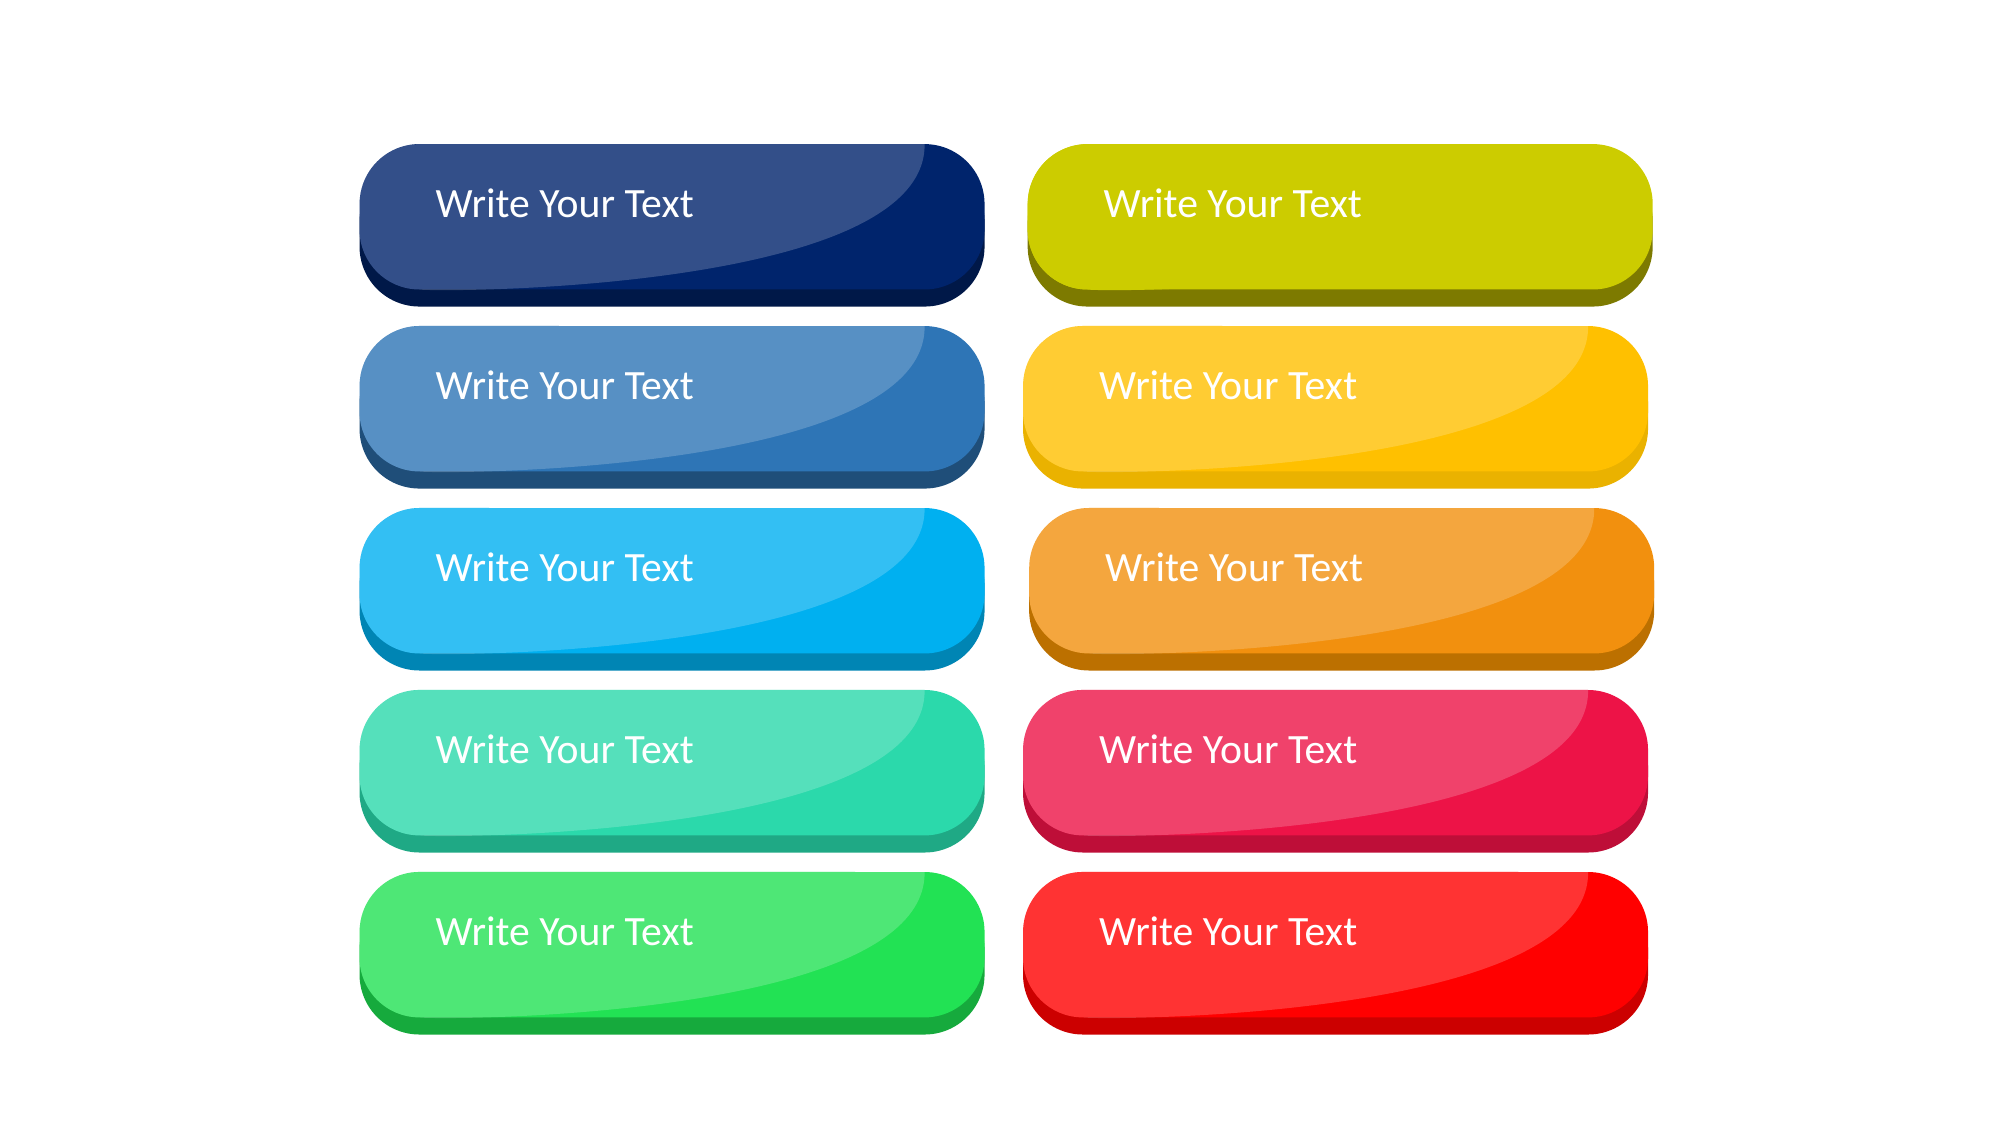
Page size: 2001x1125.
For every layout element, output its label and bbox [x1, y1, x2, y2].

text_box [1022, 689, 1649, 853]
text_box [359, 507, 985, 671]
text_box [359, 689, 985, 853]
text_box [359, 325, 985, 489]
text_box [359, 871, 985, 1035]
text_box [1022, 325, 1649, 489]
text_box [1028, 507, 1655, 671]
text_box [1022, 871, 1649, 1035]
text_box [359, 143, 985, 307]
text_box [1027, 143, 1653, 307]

...

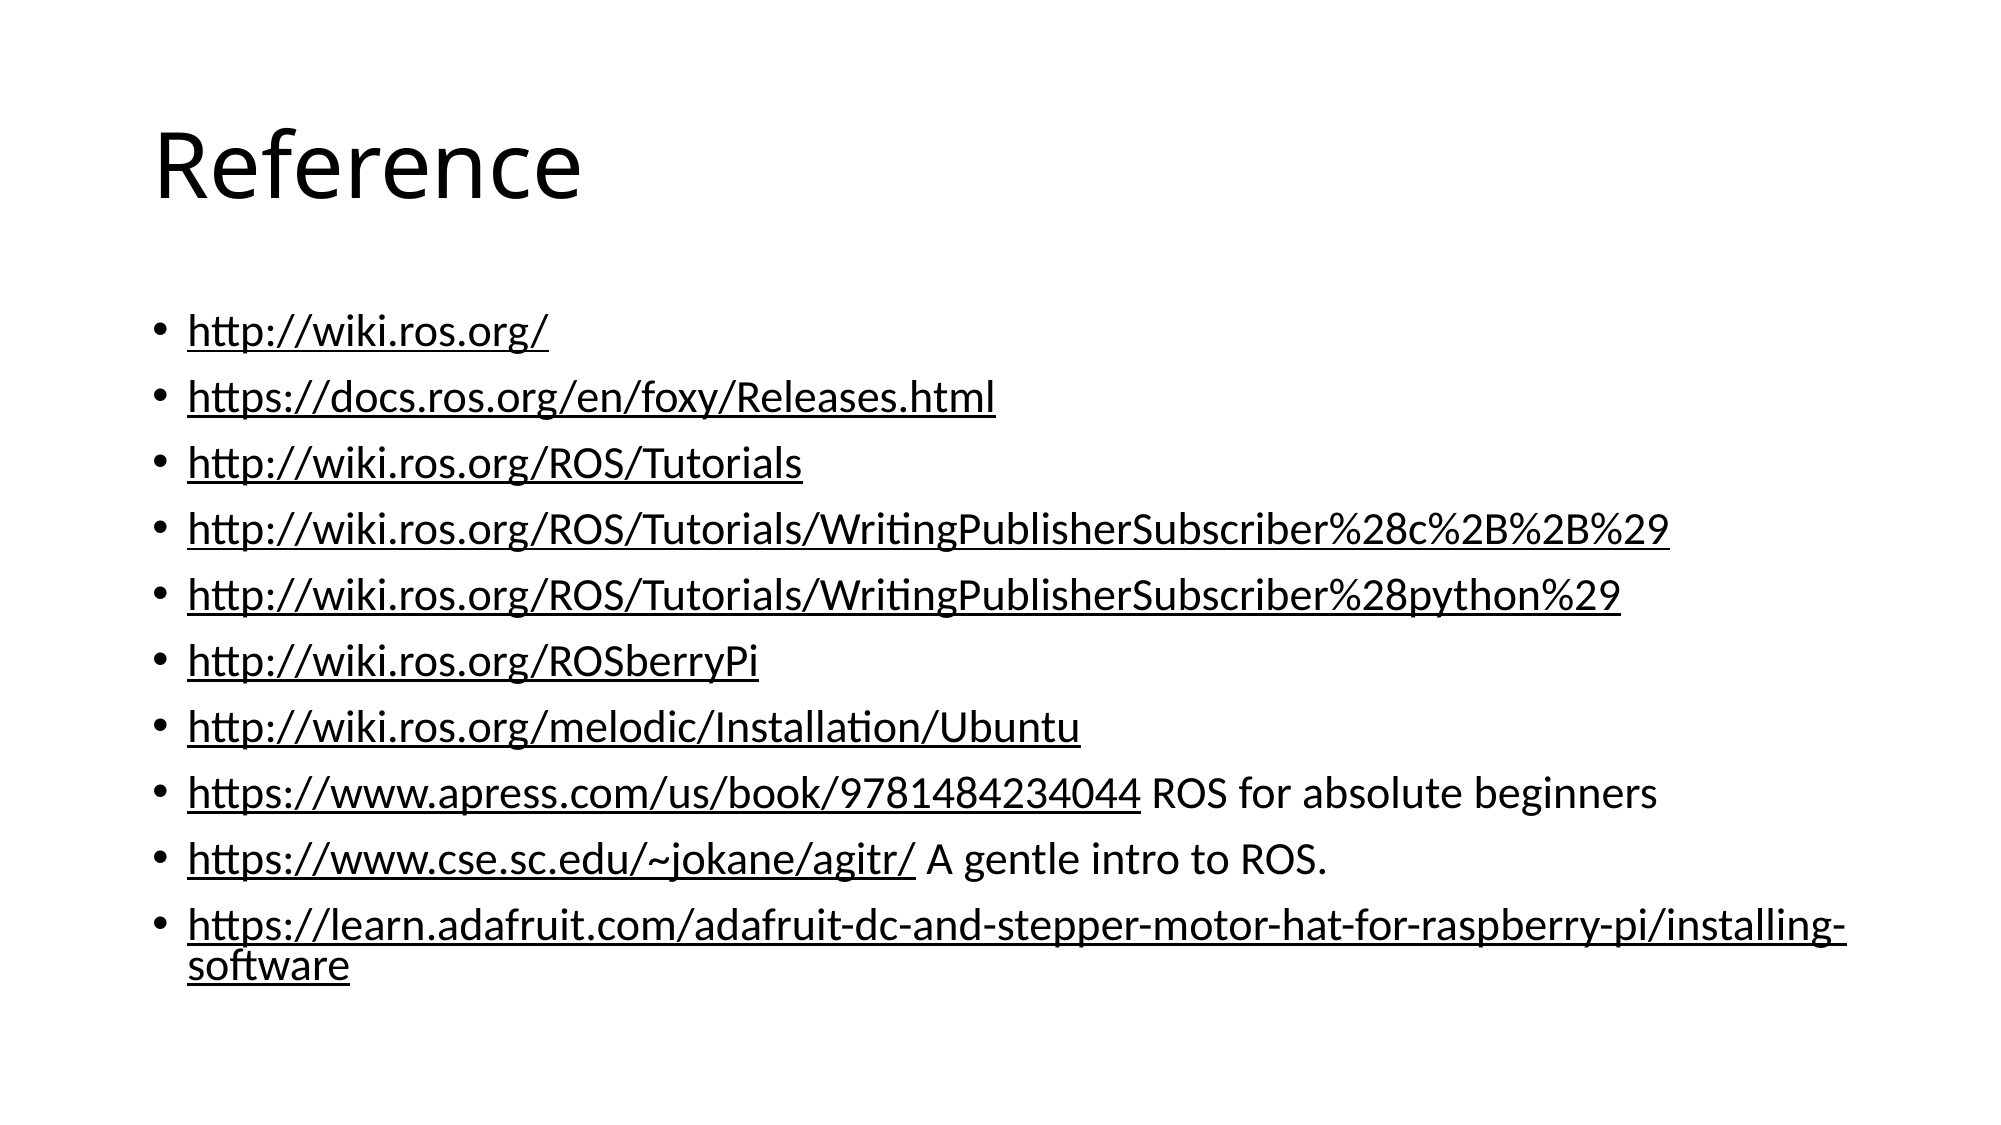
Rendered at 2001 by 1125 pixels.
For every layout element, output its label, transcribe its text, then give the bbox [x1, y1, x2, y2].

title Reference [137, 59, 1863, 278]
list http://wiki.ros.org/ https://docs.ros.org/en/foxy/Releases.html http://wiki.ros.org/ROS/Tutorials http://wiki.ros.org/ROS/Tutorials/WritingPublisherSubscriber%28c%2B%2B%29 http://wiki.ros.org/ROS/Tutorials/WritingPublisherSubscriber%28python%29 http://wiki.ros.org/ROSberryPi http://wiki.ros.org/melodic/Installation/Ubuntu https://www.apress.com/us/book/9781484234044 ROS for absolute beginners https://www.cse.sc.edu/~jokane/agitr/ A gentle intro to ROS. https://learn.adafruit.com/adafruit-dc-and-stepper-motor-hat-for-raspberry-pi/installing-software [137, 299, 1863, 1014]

* * *

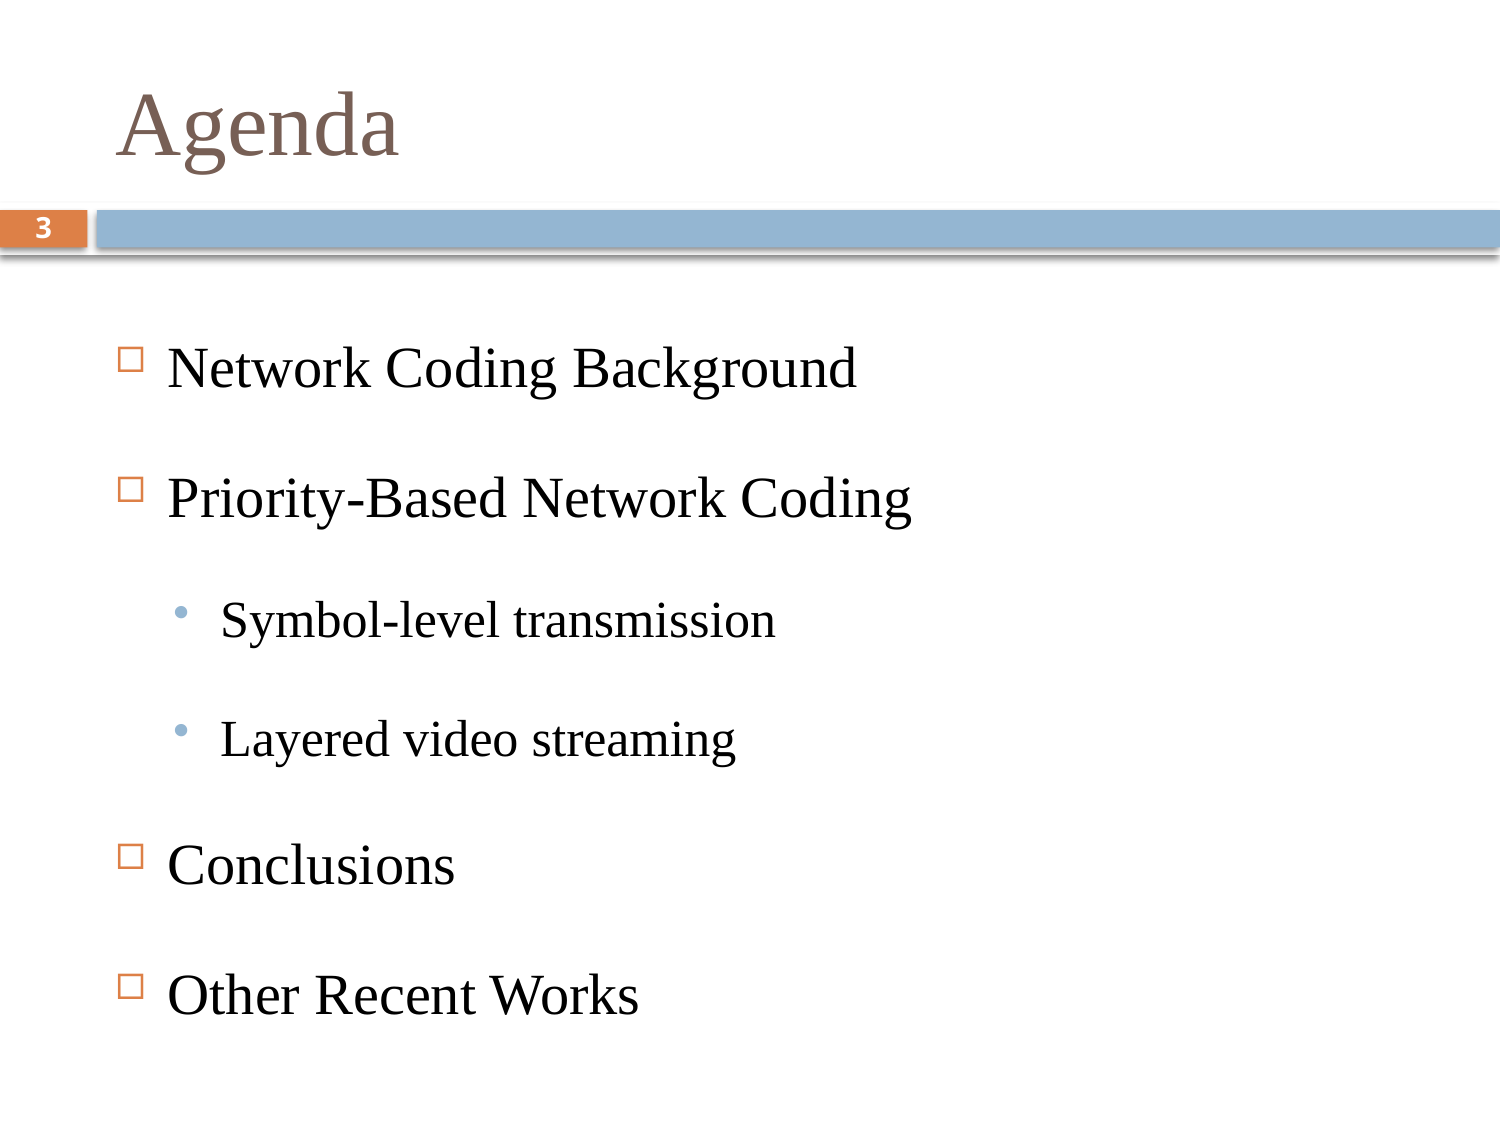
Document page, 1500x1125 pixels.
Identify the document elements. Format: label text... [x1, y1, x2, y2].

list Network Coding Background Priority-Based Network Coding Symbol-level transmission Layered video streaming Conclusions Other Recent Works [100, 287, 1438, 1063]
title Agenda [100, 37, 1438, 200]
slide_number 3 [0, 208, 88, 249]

Action item: What is the number of lines in the records above that include the word "pixels"? Reply with that number and nothing more.

Exercise result: 2